Categorical loss not working

Hello! I am trying to build a simple LSTM, which should predict, if some time-series has a value of 1 (in which case it should predict a zero) or not (in which case it should predict a 1). Here is my code:

import torch
import torch.nn as nn
import torch.nn.functional as F
from torch.autograd import Variable
import torch.optim as optim
import numpy as np

torch.manual_seed(1)
#torch.cuda.set_device(0)

bs = 2

x_trn = torch.tensor([[1.0000, 1.0000],
        [1.0000, 0.9870],
        [0.9962, 0.9848],
        [1.0000, 1.0000]])#.cuda()

y_trn = torch.tensor([[0, 0],
        [0, 1],
        [1, 1],
        [0, 0]])#.cuda()

n_hidden = 5
n_classes = 2

class TESS_LSTM(nn.Module):
    def __init__(self, nl):
        super().__init__()
        self.nl = nl
        self.rnn = nn.LSTM(1, n_hidden, nl)
        self.l_out = nn.Linear(n_hidden, n_classes)
        self.init_hidden(bs)

    def forward(self, input):
        outp,h = self.rnn(input.view(len(input), bs, -1), self.h)
        return F.log_softmax(self.l_out(outp),dim=1)

    def init_hidden(self, bs):
        self.h = (Variable(torch.zeros(self.nl, bs, n_hidden)),Variable(torch.zeros(self.nl, bs, n_hidden)))

model = TESS_LSTM(1)#.cuda()

loss_function = nn.NLLLoss()

optimizer = optim.Adam(model.parameters(), lr=0.01)

for epoch in range(10000):  
    model.zero_grad()
    tag_scores = model(x_trn)
    loss = loss_function(tag_scores.reshape(4*bs,n_classes), y_trn.reshape(4*bs))
    loss.backward()
    optimizer.step()

    if epoch%1000==0:
        print("Loss at epoch %d = " %epoch, loss)
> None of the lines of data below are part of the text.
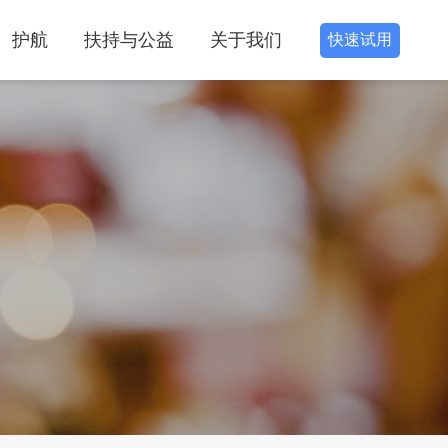
护航
扶持与公益
关于我们
快速试用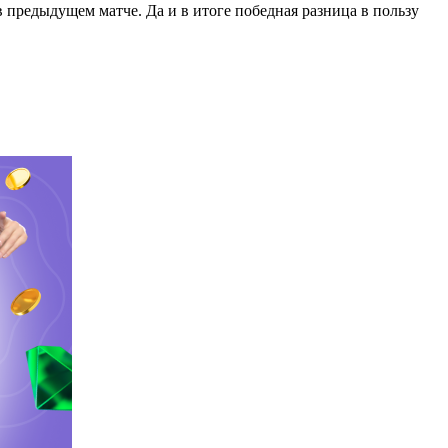
 предыдущем матче. Да и в итоге победная разница в пользу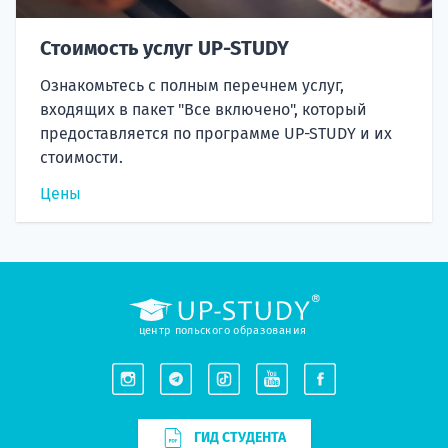
Стоимость услуг UP-STUDY
Ознакомьтесь с полным перечнем услуг,
входящих в пакет "Все включено", который
предоставляется по программе UP-STUDY и их
стоимости.
Цены
центр польского образования
ГИД СТУДЕНТА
print(model(x_trn), y_trn)

So the 2 time series should be (here the batch size is 2):[1,1,0.9962,1] and [1, 0.9870,0.9848,1] and the desired output should be [0,0,1,0] and [0,1,1,0]. This is the output of my network:

Loss at epoch 0 =  tensor(0.6932, device='cuda:0', grad_fn=<NllLossBackward>)
Loss at epoch 1000 =  tensor(0.5235, device='cuda:0', grad_fn=<NllLossBackward>)
Loss at epoch 2000 =  tensor(0.5207, device='cuda:0', grad_fn=<NllLossBackward>)
Loss at epoch 3000 =  tensor(0.5202, device='cuda:0', grad_fn=<NllLossBackward>)
Loss at epoch 4000 =  tensor(0.5200, device='cuda:0', grad_fn=<NllLossBackward>)
Loss at epoch 5000 =  tensor(0.5200, device='cuda:0', grad_fn=<NllLossBackward>)
Loss at epoch 6000 =  tensor(0.5199, device='cuda:0', grad_fn=<NllLossBackward>)
Loss at epoch 7000 =  tensor(0.5199, device='cuda:0', grad_fn=<NllLossBackward>)
Loss at epoch 8000 =  tensor(0.5199, device='cuda:0', grad_fn=<NllLossBackward>)
Loss at epoch 9000 =  tensor(0.5199, device='cuda:0', grad_fn=<NllLossBackward>)
tensor([[[-6.9315e-01, -6.9315e-01],
         [-6.9315e-01, -6.9315e-01]],

        [[-3.5286e-05, -1.0418e+01],
         [-1.0249e+01, -3.0518e-05]],

        [[-6.9175e-01, -6.9316e-01],
         [-6.9455e-01, -6.9313e-01]],

        [[-6.9307e-01, -6.8876e-01],
         [-6.9322e-01, -6.9756e-01]]], device='cuda:0',
       grad_fn=<LogSoftmaxBackward>) tensor([[0, 0],
        [0, 1],
        [1, 1],
        [0, 0]], device='cuda:0')

The loss goes down for a bit, but then it doesn’t really decrease, no matter what I try. What is weird is that, for example, the first 2 prediction are 50%-50% between 1 and 0 (i.e. both are -6.9315e-01), instead of predicting 0 and 0. I am not sure why the other values are kinda going in the right directions (some very slowly) but these are not, even if that would obviously decrease the loss function. Am I doing something wrong with the way I am passing the data to the network? Or what is going on? Any advice is really appreciated. Thank you!

Hi, can you show a minimal reproducible code?

Hello! That is the whole code

Sorry, I didn’t notice that it needs scrolling…

Did you try a larger hidden size? Maybe the capacity is not enough.
Also, usually Adam’s lr is 10e-4 ~ 10e-3, so this might be the reason.